Consider a point A far away from short dipole p. By keeping r constant, $\theta$ varies from 0° to 360°. Variation of potential of dipole at A with respect to $\theta$:-

• A. Graph (1)
• B. Graph (2)
• C. Graph (3)
• D. Graph (4)

Answer 1

Answer: (A)

Graph (1) correctly represents the variation of potential of a dipole with respect to $\theta$.

Answer 2

The electric potential $V$ at a point $(r, \theta)$ due to a short electric dipole of dipole moment $\vec{p}$ is given by the formula:

$V = \frac{1}{4\pi\epsilon_0} \frac{p \cos\theta}{r^2}$

In this problem, the point A is far away from the dipole, so the short dipole approximation is valid. We are given that $r$ is constant, and $\theta$ varies from 0° to 360°.

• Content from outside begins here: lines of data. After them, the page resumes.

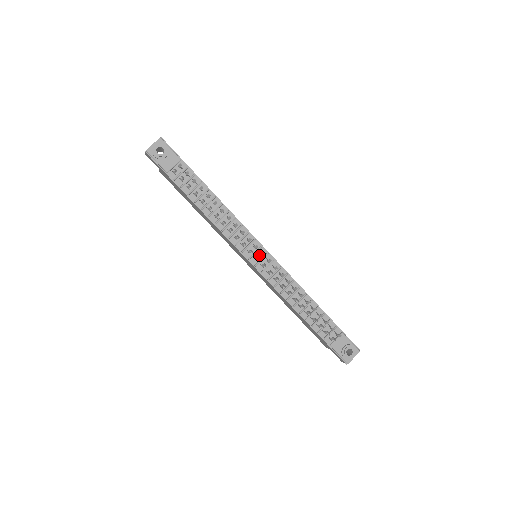
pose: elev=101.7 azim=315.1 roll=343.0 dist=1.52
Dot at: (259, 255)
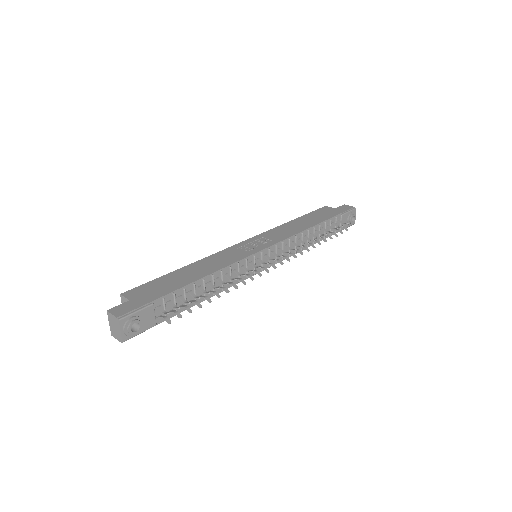
Dot at: (264, 258)
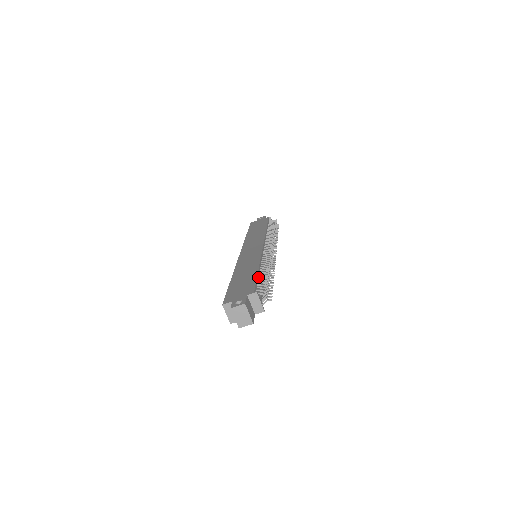
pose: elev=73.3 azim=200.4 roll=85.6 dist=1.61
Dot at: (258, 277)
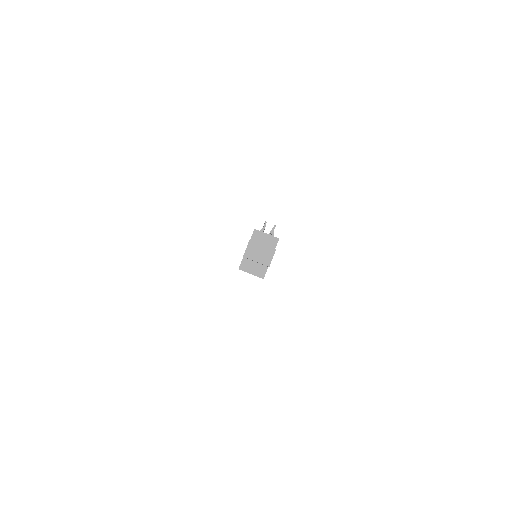
Dot at: occluded
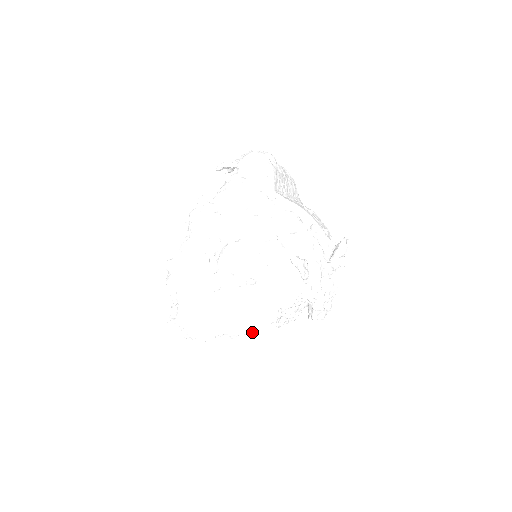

Since $p$, $r$, and $\frac{1}{4\pi\epsilon_0}$ are constants, the potential $V$ is directly proportional to $\cos\theta$.

$V \propto \cos\theta$

Let's analyze the behavior of $\cos\theta$ as $\theta$ varies from 0° to 360°:

• At $\theta = 0^\circ$: $\cos(0^\circ) = 1$. So, $V$ will be maximum positive.
• At $\theta = 90^\circ$: $\cos(90^\circ) = 0$. So, $V$ will be zero.
• At $\theta = 180^\circ$: $\cos(180^\circ) = -1$. So, $V$ will be maximum negative.
• At $\theta = 270^\circ$: $\cos(270^\circ) = 0$. So, $V$ will be zero.
• At $\theta = 360^\circ$: $\cos(360^\circ) = 1$. So, $V$ will be maximum positive (same as at 0°).

Therefore, Graph (1) correctly represents the variation of potential of a dipole with respect to $\theta$.